In Video Game Land:
- There's floating platforms everywhere that aren't attached to anything. In real life this isn't a thing due to how gravity works, but apparently over there magnetism works in such a way that platforms just float in the air. Maybe it's why lightning magic works like it does.
- Everything, be it bunnies, spiders, mushrooms, haunted instruments, a ball of cotton, or even a cloud wants to kill you. There is no real explanation for this and it really doesn't make much sense if you think about it. If every animal did this in real life there wouldn't be any left because they would have been hunted to extinction. But in VGL they respawn infinitely for all of your grinding needs.
- Inflation, or rather, the lack of it. In real life the worth of any currency is directly tied to the current amount of it in circulation. If the amount of paper money printed goes up prices do too because over time the value of the money decreases. In video games this doesn't happen; currency is seemingly generated out of thin air and the prices of goods never seems to change. You can farm gold to your heart's content and that Phoenix Down will still be just 500 gold. Note that this only applies to NPC shops; in MMOs the rule of inflation is applied and prices will go up or down depending on the amount of gold available in game.
- Nobody eats, drinks, gets sick, suffers that time of the month, uses the bathroom, or is affected by hunger unless it is either a plot point or there is a hunger mechanic, and even then it only covers hunger and getting ill from eating bad food. I get it falls under rule of fun but it makes no sense whatsoever seeing as in real life you have to eat, have to go to the bathroom, and can get sick for a few days. Are they all wearing diapers over there?
- Everything has a hitbox, and if it's a solid object you can't go over it. In real life, if there is a mountain, you can climb over it. Not so in VGL: the mountainside most of the time is a solid object and as such you cannot climb over it, only follow a set path that doesn't intersect with your hitbox. This also applies to fences, trees, bushes, light posts, walls, furniture, and even invisible spaces that clearly do not have anything in them. What.
- Biome placement. In real life biomes are very closely related to rainfall amounts, latitude, proximity to water sources, plate techtonics and a lot of other factors.
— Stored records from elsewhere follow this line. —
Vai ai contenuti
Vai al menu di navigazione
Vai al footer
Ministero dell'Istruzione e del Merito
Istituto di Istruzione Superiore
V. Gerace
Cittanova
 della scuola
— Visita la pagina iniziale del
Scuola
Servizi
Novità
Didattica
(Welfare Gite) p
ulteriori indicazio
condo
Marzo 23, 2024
In VGL you can have a forest next to a desert next to a snowy mountain next to a beach next to a volcano with a very distinct line between each one with no transition between each biome. Also each biome has misplaced wildlife that for some reason are there despite being in the wrong environment, like penguins in the snowy mountain and giant worms at the desert. That's a very strange world.
- Glitchy characters, places, and items. In real life you're probably not gonna run into a glitched out human or a glitched out house or be able to duplicate items out of thin air. Yet in video games this happens all the time; you can run into a 10' glitchy behemoth by watching the old man catch a Wurmple and go to the Far Lands just by walking in a straight line for 12.8 kilometers. There are rules governing each game, and when these rules are broken in some way via an exploit or a game shark you get these glitchy effects. Gosh it would be awesome if that happened in real life.
- Kitchen knives. What is
with those things? Alternately why are Chocobos indestructible?
That's some of the more obvious ones, but there's a lot more weird things in video games that don't make any sense when applied to real life.
- summons that destroy 90% of the solar system, but do next to nothing to your party
Well if you count losing 7/8ths of your HP, being poisoned, silenced, and being turned into a frog as next to nothing. Apparently solar radiation
does have an effect on you when it's 5 feet away from your person.